The way they work is that a bonding or insurance company will put back a certain amount of money (the bond total), and if a customer files a claim against the business they're working with, the bonding company will use the bond money to pay the customer's claim. Bonds are more or less a form of credit, so in the event of a claim, a business is expected to eventually pay back the bonding company for the total amount of the claim. Purchasing a bond usually costs between 1-15% of the total bond amount, depending on the business owner's credit score.

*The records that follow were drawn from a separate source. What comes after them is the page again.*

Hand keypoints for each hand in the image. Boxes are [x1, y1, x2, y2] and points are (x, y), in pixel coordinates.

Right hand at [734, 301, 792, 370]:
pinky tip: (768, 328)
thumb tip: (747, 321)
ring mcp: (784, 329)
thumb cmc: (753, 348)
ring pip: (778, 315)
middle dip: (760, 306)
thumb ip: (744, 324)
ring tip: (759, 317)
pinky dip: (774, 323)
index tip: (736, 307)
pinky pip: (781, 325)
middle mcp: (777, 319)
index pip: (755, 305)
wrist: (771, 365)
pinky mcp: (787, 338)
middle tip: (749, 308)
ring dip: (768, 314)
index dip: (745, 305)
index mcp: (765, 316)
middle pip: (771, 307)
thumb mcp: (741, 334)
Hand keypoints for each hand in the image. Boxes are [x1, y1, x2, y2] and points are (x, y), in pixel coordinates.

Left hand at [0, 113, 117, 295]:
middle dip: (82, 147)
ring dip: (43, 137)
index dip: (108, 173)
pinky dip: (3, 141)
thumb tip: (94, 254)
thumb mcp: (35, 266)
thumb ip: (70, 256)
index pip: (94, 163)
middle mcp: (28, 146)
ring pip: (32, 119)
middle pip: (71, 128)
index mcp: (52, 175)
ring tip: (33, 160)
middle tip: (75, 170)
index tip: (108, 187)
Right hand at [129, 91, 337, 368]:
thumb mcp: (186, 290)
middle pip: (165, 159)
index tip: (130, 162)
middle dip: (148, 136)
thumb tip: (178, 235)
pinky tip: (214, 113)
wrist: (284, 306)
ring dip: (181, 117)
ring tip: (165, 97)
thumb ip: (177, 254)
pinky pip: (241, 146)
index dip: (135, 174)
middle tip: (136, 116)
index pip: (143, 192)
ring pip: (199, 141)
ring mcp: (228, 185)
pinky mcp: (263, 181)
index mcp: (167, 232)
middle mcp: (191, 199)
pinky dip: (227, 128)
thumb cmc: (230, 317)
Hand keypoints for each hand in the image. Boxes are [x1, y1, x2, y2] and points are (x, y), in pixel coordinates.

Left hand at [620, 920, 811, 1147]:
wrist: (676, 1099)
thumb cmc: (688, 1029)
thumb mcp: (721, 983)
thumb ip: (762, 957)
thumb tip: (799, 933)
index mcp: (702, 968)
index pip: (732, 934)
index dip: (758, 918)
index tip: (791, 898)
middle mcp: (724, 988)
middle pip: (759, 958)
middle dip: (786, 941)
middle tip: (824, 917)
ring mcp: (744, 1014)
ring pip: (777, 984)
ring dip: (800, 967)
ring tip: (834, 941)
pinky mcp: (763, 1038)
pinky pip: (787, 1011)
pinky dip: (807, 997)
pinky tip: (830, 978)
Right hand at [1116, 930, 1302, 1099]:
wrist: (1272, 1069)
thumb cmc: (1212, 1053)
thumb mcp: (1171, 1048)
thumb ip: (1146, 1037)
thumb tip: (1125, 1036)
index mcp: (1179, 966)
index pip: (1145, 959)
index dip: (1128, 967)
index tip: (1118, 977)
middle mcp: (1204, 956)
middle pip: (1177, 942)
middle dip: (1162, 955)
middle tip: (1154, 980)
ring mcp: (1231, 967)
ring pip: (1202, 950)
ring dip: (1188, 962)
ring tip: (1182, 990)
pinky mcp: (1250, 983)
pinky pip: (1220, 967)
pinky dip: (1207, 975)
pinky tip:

There are a few different types of bonds service businesses may need, each serving a different purpose:

License and permit bonds

The purpose of these bonds is to ensure that a business is in complete compliance with all laws and regulations, and if it's not, a customer can make a claim on the business's bond. Depending on the type of business and the state they operate in, they may be legally required to purchase one of these bonds in order to get a business license or permit.

Business service bonds

These bonds, also known as cleaning bonds, janitorial bonds, or fidelity bonds, can help businesses in instances where one of their employees steals something from a customer's home or office. They will still need to repay the bond if a claim is filed, however a business owner won't suddenly find their cleaning business owing a customer $800 all at once for a piece of jewelery one of their employees stole. They're also good for helping businesses stand out from the competition and can give customers piece of mind.

Contract bonds

Contract bonds are sometimes requested by customers for exceptionally large jobs so that the customer is financially covered in case a contractor isn't able to complete the job or if the contractor doesn't follow the agreed upon terms of the jobs. They may also be required for public and government contracts.